Can you sue an insurance company after a settlement?

Yes, you can sue the insurance company after you’ve reached an agreement with them.

However, there’s a good chance that the judge will dismiss your complaint. The defendant will inform the judge of the settlement agreement once the judge has heard your lawsuit. The judge may decide to dismiss the case at this time. After all, the settlement agreement clearly states that you agreed to pursue no further compensation.

If the judge dismisses your lawsuit for this reason, you may be responsible for the defendant’s legal fees and other costs.
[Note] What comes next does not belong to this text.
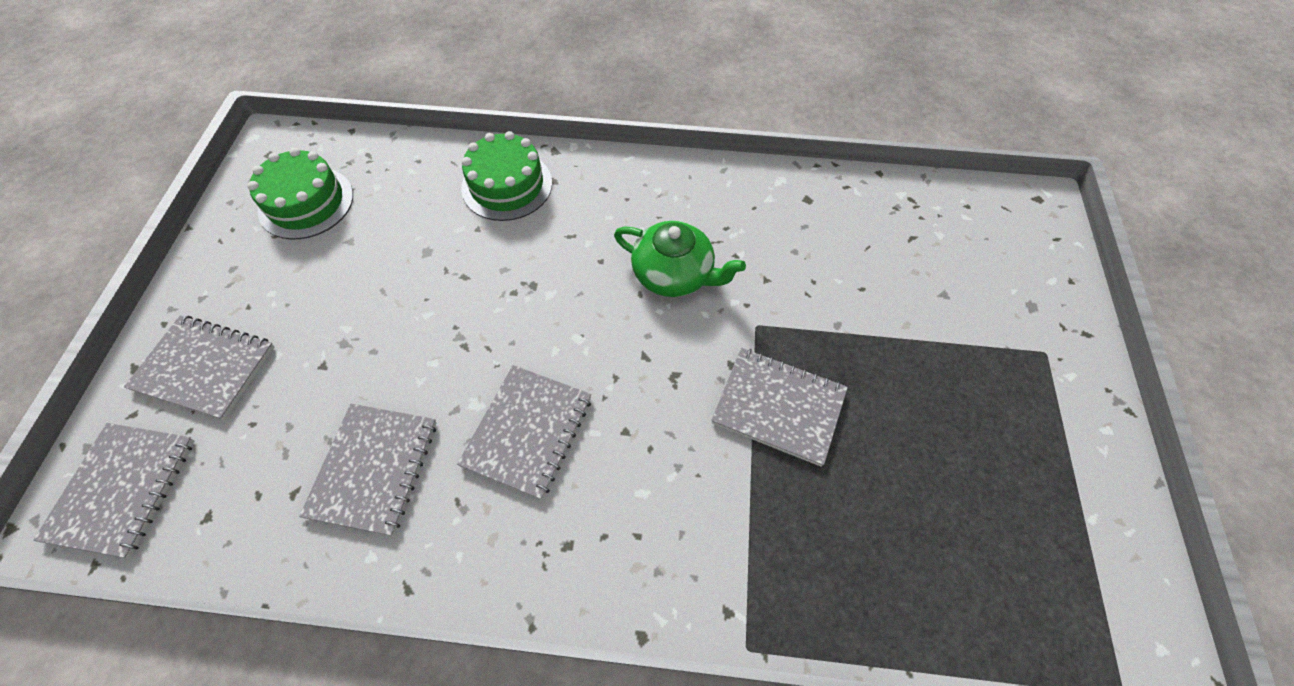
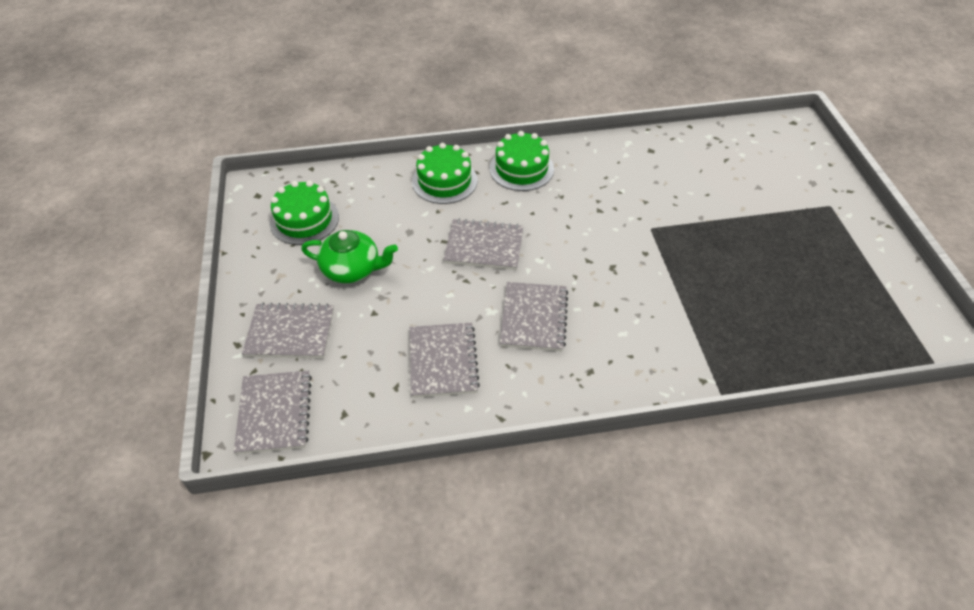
camera: 15 degrees left, 10 degrees down
green teapot [614,221,746,297] -> green teapot moved to [301,230,398,283]
grey notebook [711,348,848,467] -> grey notebook moved to [444,219,523,270]
none -> green cake [490,131,554,191]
It’s possible that your post-settlement litigation will cost you thousands of dollars.

Do insurance companies talk to each other?

While car insurance firms do not communicate directly with one another, they do share data. A database called the Comprehensive Loss Underwriting Exchange gives all vehicle insurance providers access to your claims history (CLUE). Other similar statistics will be used to determine your risk.
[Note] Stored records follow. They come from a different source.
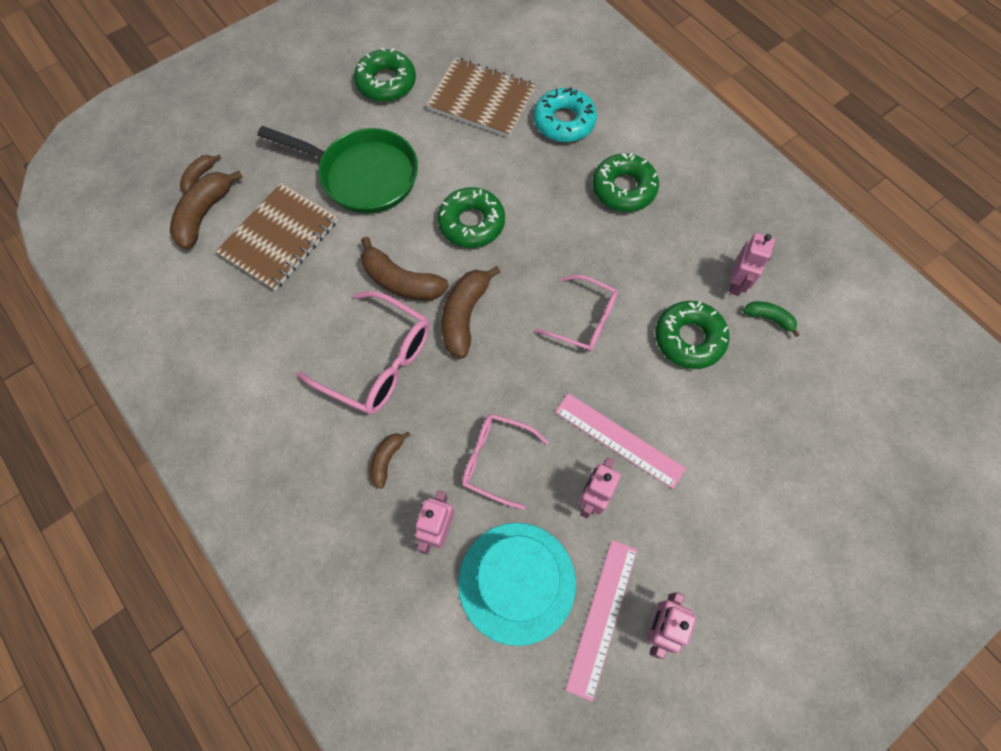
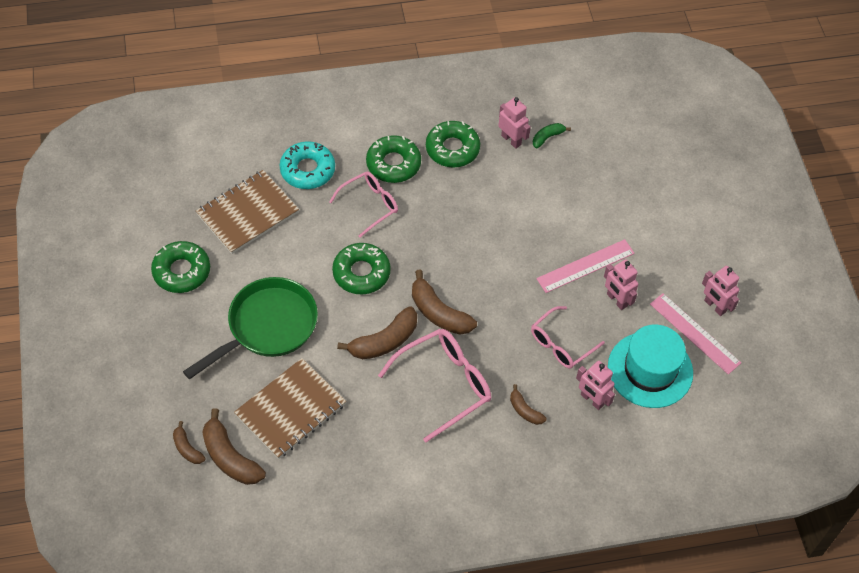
camera: 65 degrees left, 10 degrees down
brown notebook [216,183,338,291] -> brown notebook turned 75 degrees clockwise [234,358,346,459]
pink glasses [535,275,618,352] -> pink glasses moved to [329,172,398,238]
green donut [655,301,730,369] -> green donut moved to [426,121,480,168]

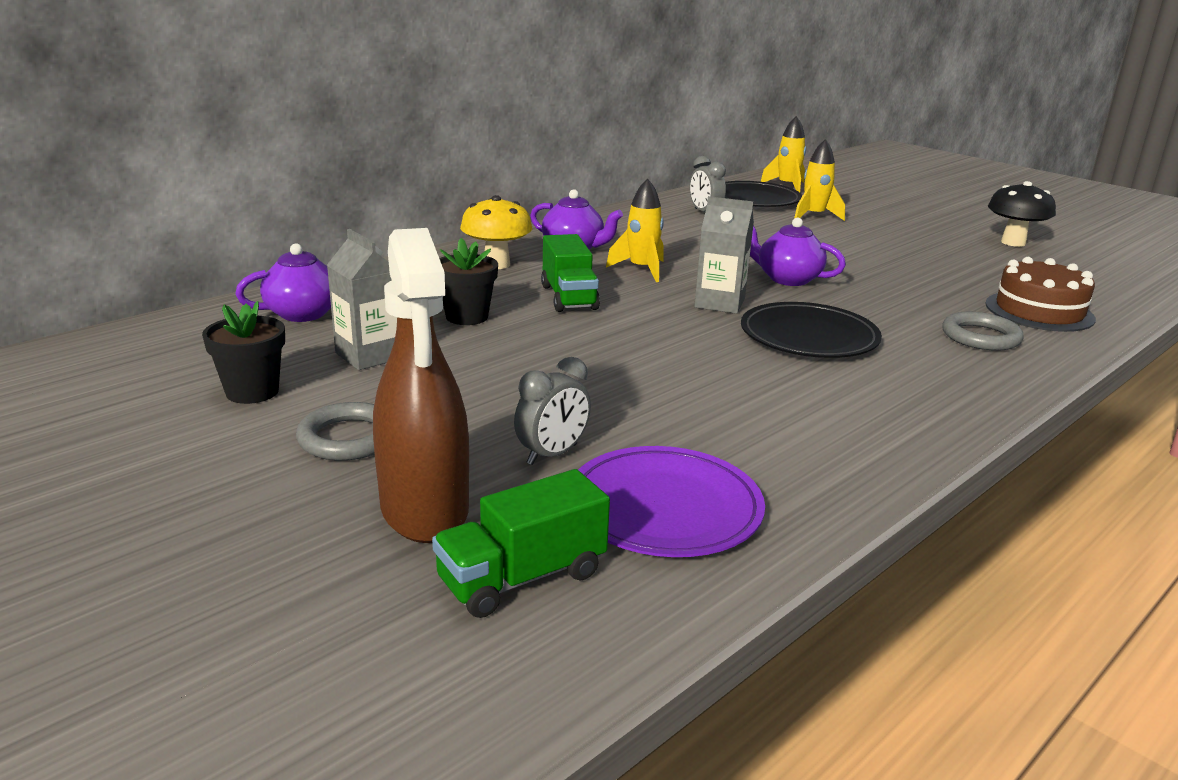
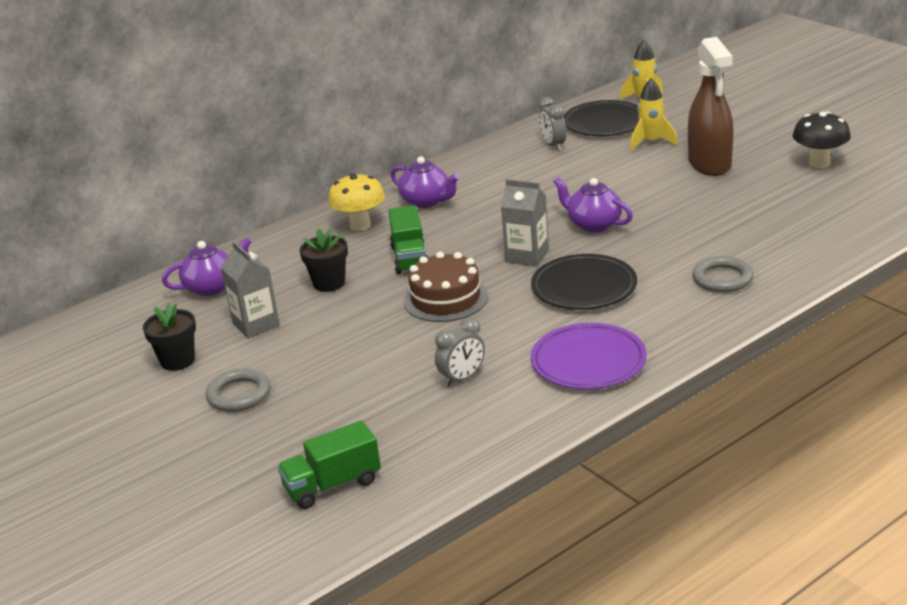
camera: 10 degrees right, 5 degrees up
brown spray bottle [373,228,469,543] -> brown spray bottle moved to [688,37,733,176]
grey clock [514,357,591,465] -> grey clock moved to [435,317,485,387]
purple plate [578,446,765,557] -> purple plate moved to [531,323,647,389]
yellow rocket [606,179,664,282] -> none
brown cake [985,257,1096,332] -> brown cake moved to [404,252,488,322]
Can an insurance company drop you for too many claims?

Multiple Claims in a Short Amount of Time Your insurance company may drop you if you file more than one claim every year. When a large number of claims are submitted in a short period of time, insurers will usually opt for non-renewal of your policy rather than canceling it outright.

Can you sue an insurance company for lying?

You have several options when it comes to filing a lawsuit against your insurance company. It’s worth noting that you can sue your insurer for multiple reasons.

Suing an Insurance Company for Negligence

Negligence is defined as a failure to act or comply with the requirements of a legal agreement from a legal standpoint. You may be able to sue an insurer for gross negligence, which is defined as a failure to act that leads to a disregard for safety.

If your insurance acted or failed to act in a way that caused you harm, you can sue them for negligence or gross negligence:

  • You can claim for negligence if your insurance agent fails to offer the coverage you requested or fails to advise you of your options.
  • If your insurance company neglected to explain or misrepresented about what your policy covers, you could file a negligence case. You might claim for deception if they lied about your coverage.
  • If your insurance fails to fulfill its obligations, you might initiate a negligence case. It can include not responding to a claim or appeals letter or failing to perform a thorough inquiry.
  • You could claim for negligence if your insurance provider failed to warn you that they were going bankrupt or that your coverage was about to expire.

Can you sue your insurance company for pain and suffering?

If you were hurt in a car accident, you may be able to sue your own insurance company for your pain and suffering, as well as any damages that exceed your policy limits. You must, however, meet certain standards.

According to the New York Department of Financial Services, personal injury protection (PIP) coverage is a required auto insurance policy for all drivers in New York (DFS). Regardless of fault, your PIP policy will cover your eligible expenditures and losses up to $50,000. Here’s how you can go above and beyond this restriction.

What happens if someone sues you for more than your insurance covers?

Unfortunately, you won’t be able to force an insurance company to pay more than the policy limit. You do, however, have the right to sue the at-fault driver for more than the insurance policy’s value. This would imply that a lawsuit will be filed against the driver who caused the accident, rather than the insurer.

The problem is that many drivers do not have the financial means to compensate you for your losses. Even if you win the lawsuit, you might not be able to collect the entire sum. Lawsuits can be costly and time-consuming.

In most circumstances, your lawyer will negotiate with the insurance company to obtain reimbursement for you. This may limit your options if your damages exceed the insurance limitations, but it may be the best option until your lawyer determines that a lawsuit is required.